Berikut sejumlah hasil meta-analysis tentang efektivitas pembelajaran dalam jaringan di perguruan tinggi di berbagai negara dalam situasi normal.
Barbara Means, Yukie Toyama,; Robert Murphy, Marianne Bakia, dan Karla Jones, (2009), memeta-analysis 51 penelitian tentang efektivitas pembelajaran dalam jaringan yang dilaksanakan pada tahun 1996-2008. Ditemukan, bahwa hasil belajar mahasiwa lebih baik ketimbang yang kawan mereka yang mengikuti pembelajaran tatap muka.
Helen Richmond, Bethan Copsey, Amanda M. Hall, David Davies, dan Sarah E. Lamb, (2017), menelaah 884 laporan penelitian program pembelajaran dalam jaringan khususnya di bidang kesehatan. Dibandingkan dengan ‘workshop’ hasil pembelajaran dalam jaringan tidak berbeda secara signifikan (0.12). Demikian juga dalam perolehan pengetahuan (0.04). Tetapi besar efek pada ketrampilan justru lebih rendah (-0.15). Demikian juga, pembelajaran teori, jika dibandingkan dengan kuliah tatap muka, hasil pembelajaran dalam jaringan lebih rendah (-0.08).

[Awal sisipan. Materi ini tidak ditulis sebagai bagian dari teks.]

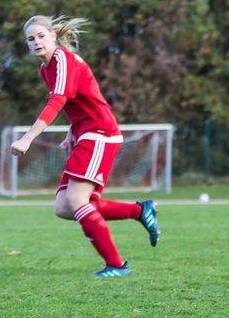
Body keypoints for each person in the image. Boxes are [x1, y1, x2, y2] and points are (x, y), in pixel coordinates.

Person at [9, 15, 160, 278]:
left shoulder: (62, 59)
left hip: (99, 133)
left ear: (53, 35)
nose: (36, 42)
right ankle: (140, 210)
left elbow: (57, 101)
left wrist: (27, 137)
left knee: (78, 200)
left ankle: (116, 265)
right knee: (64, 207)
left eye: (41, 36)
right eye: (30, 39)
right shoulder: (46, 69)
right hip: (86, 134)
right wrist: (71, 130)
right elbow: (78, 98)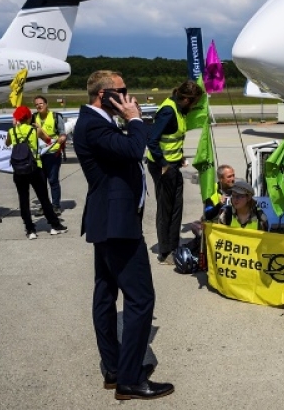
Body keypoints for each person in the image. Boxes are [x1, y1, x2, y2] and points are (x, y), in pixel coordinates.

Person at [74, 70, 173, 400]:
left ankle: (115, 367)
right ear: (103, 95)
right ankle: (129, 379)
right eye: (122, 92)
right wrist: (136, 119)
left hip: (110, 221)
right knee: (141, 298)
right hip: (116, 226)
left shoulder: (97, 121)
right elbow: (133, 149)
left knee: (105, 294)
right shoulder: (93, 124)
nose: (128, 98)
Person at [146, 81, 205, 265]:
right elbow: (152, 140)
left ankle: (173, 244)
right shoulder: (168, 111)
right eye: (194, 102)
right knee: (166, 209)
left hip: (173, 165)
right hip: (162, 167)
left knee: (176, 208)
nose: (194, 106)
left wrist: (179, 158)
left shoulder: (179, 110)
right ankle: (165, 252)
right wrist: (164, 164)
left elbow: (171, 140)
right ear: (186, 99)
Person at [5, 106, 68, 239]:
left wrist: (14, 128)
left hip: (19, 170)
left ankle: (30, 229)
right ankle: (54, 225)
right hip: (35, 168)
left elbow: (7, 143)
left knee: (23, 199)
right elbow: (48, 140)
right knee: (43, 198)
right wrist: (39, 127)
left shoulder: (12, 131)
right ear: (29, 117)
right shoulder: (35, 130)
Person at [32, 95, 67, 215]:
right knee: (41, 182)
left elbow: (62, 132)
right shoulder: (33, 118)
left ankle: (56, 205)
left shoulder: (55, 117)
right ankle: (44, 206)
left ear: (46, 104)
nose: (38, 106)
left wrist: (62, 137)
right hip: (39, 154)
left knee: (53, 180)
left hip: (52, 153)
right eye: (36, 104)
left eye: (41, 103)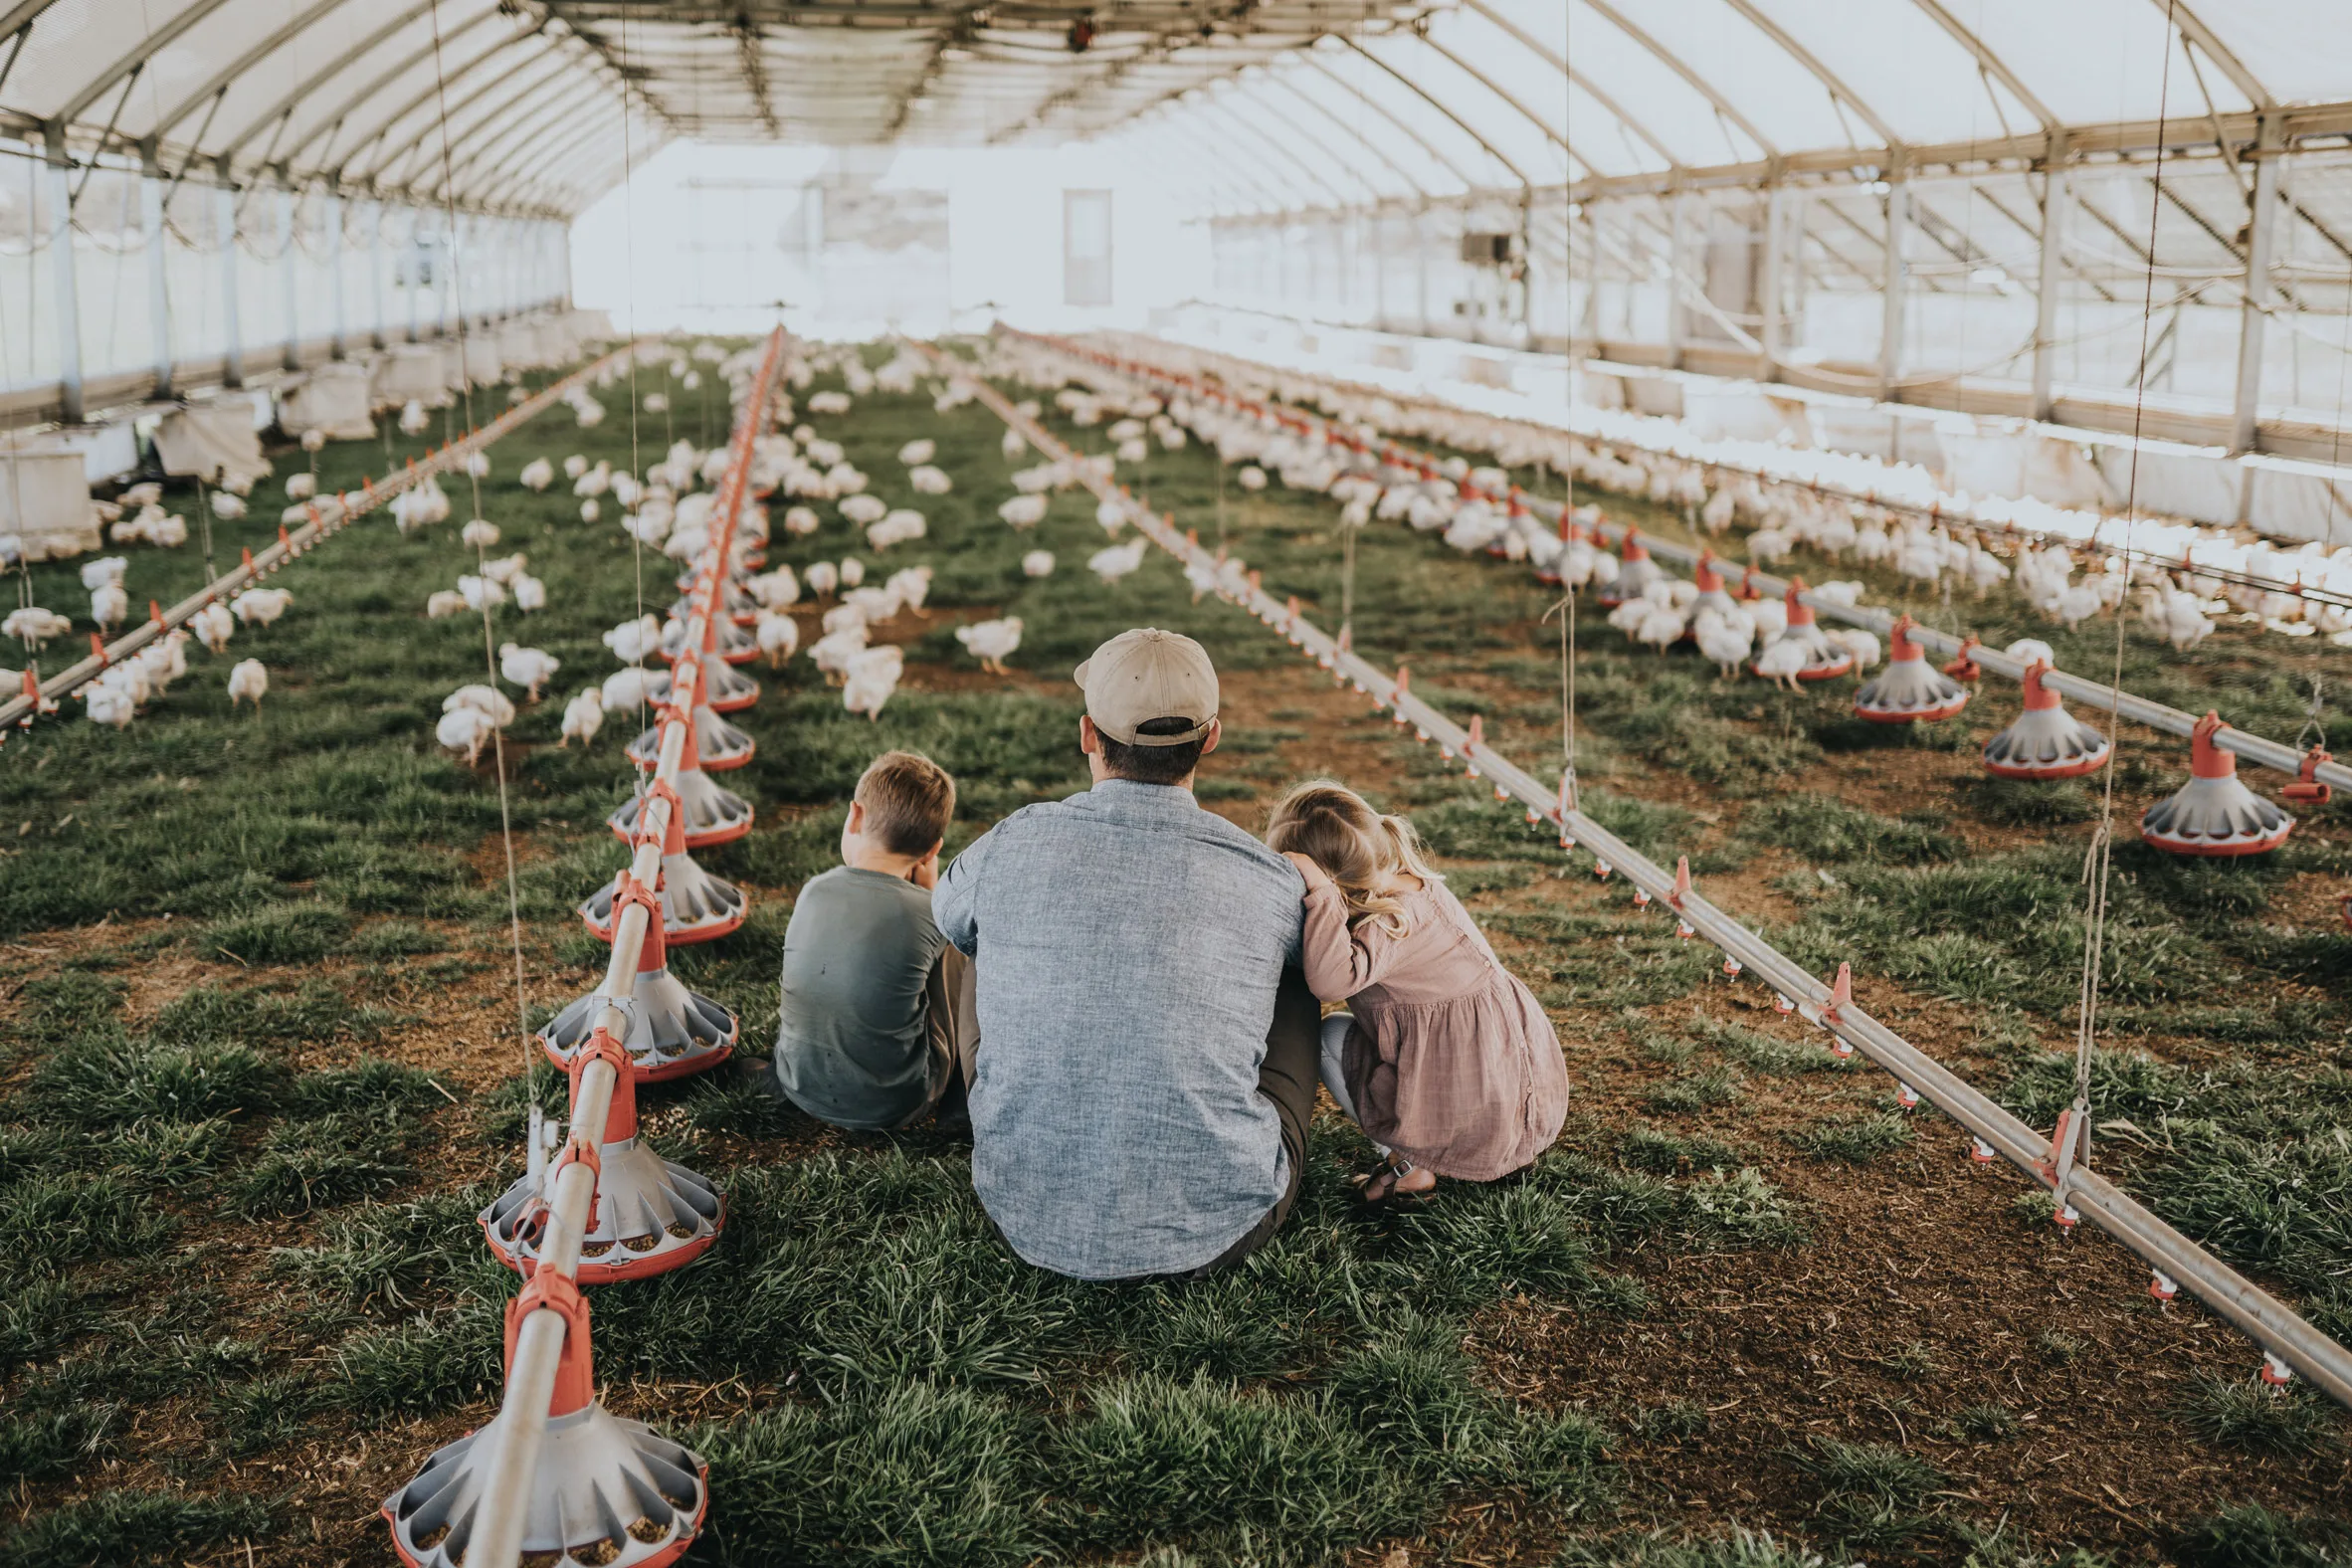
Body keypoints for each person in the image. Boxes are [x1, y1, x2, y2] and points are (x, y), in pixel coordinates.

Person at [932, 628, 1318, 1280]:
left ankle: (994, 1113)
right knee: (1302, 972)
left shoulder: (1012, 842)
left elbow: (945, 913)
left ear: (1088, 734)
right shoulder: (1269, 877)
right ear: (1213, 736)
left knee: (970, 934)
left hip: (1024, 1206)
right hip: (1220, 1225)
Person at [1268, 781, 1568, 1201]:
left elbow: (1330, 981)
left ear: (1332, 882)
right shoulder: (1412, 885)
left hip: (1472, 1086)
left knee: (1330, 1036)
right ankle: (1491, 1140)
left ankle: (1410, 1165)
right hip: (1510, 1085)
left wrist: (1319, 896)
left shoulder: (1389, 924)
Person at [767, 749, 976, 1131]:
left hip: (797, 1083)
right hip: (896, 1104)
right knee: (963, 949)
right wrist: (935, 902)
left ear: (855, 815)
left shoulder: (813, 891)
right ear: (933, 850)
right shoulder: (931, 912)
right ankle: (962, 1096)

K. T. Yuwono bersama-sama H. D. Sujono (2018) memeta analysis 15 penelitian yang terbit tahun 2000-2013. Ternyata, besar efeknya juga negatif (-0.05).

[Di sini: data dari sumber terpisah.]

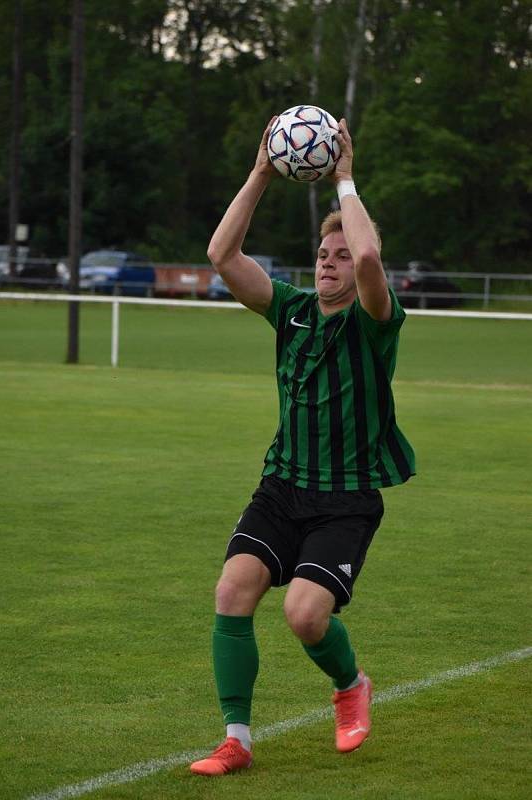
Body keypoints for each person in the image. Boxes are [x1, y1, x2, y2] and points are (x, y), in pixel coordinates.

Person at [190, 116, 415, 776]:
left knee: (303, 615)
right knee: (232, 591)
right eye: (323, 253)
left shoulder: (375, 323)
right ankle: (236, 739)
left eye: (339, 256)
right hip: (282, 486)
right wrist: (261, 171)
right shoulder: (287, 311)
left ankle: (350, 687)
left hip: (344, 500)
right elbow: (221, 257)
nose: (329, 261)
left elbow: (371, 258)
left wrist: (344, 178)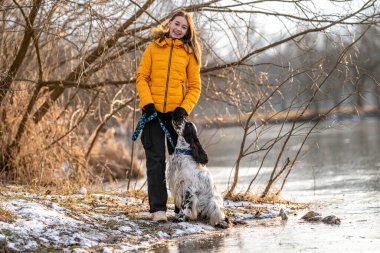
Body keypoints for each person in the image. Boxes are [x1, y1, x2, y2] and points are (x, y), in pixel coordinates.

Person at [136, 10, 202, 222]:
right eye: (177, 24)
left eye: (184, 27)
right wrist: (147, 103)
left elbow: (195, 87)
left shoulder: (189, 54)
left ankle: (182, 207)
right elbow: (142, 77)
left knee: (180, 162)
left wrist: (183, 109)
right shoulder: (153, 48)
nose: (179, 29)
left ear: (187, 32)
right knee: (155, 161)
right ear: (169, 23)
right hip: (152, 114)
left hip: (176, 117)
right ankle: (158, 210)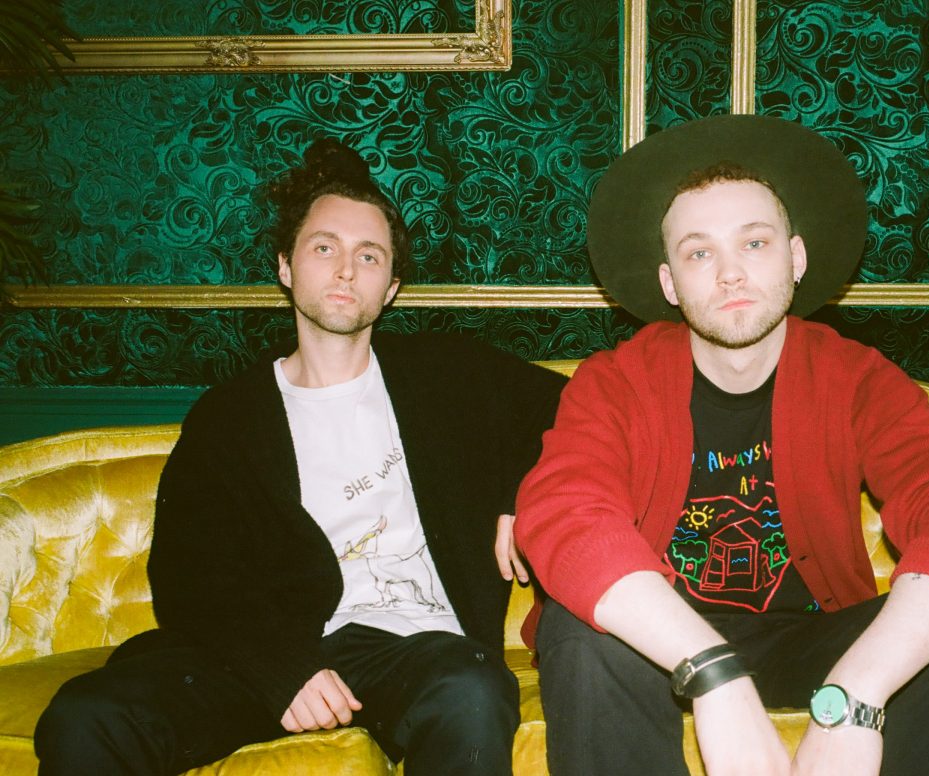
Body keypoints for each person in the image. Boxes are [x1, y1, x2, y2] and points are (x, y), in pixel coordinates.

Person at [513, 115, 929, 776]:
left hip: (814, 640)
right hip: (663, 642)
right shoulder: (615, 382)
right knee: (577, 628)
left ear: (796, 257)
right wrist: (714, 674)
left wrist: (857, 693)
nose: (730, 274)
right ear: (670, 283)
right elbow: (565, 514)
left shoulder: (855, 377)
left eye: (754, 243)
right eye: (700, 253)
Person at [34, 139, 565, 776]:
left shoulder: (448, 375)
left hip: (418, 652)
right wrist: (283, 669)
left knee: (473, 689)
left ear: (391, 287)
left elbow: (574, 405)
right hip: (270, 652)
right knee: (85, 716)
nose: (346, 271)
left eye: (368, 256)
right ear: (286, 267)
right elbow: (188, 575)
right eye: (325, 248)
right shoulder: (229, 418)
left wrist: (523, 491)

Hasil terbaru, 2019, dari meta analysis 51 penelitian menunjukkan bahwa besar efek yang ditimbulkan juga rendah (Mayleen Dorcas B. Castro & Gilbert M. Tumibay).
Berdasarkan hasil-masil meta anlisis ini, mencakup 953 penelitian, sekali lagi menggaris-bawahi tentang besar efek dari pempelajaran dalam jaringan yang tidak berbeda secara siknifikan jika dibandingkan dengan pembelajaran tatap muka.
Namun, sekali lagi, karena situasi darurat, model pembelajaran semacam inilah yang paling optimal dilaksanakan. Paling tidak berguna untuk memperkecil kemungkinan kontak langsung dengan banyak orang.
Selamat melaksnakan dan semoga berjalan lancar.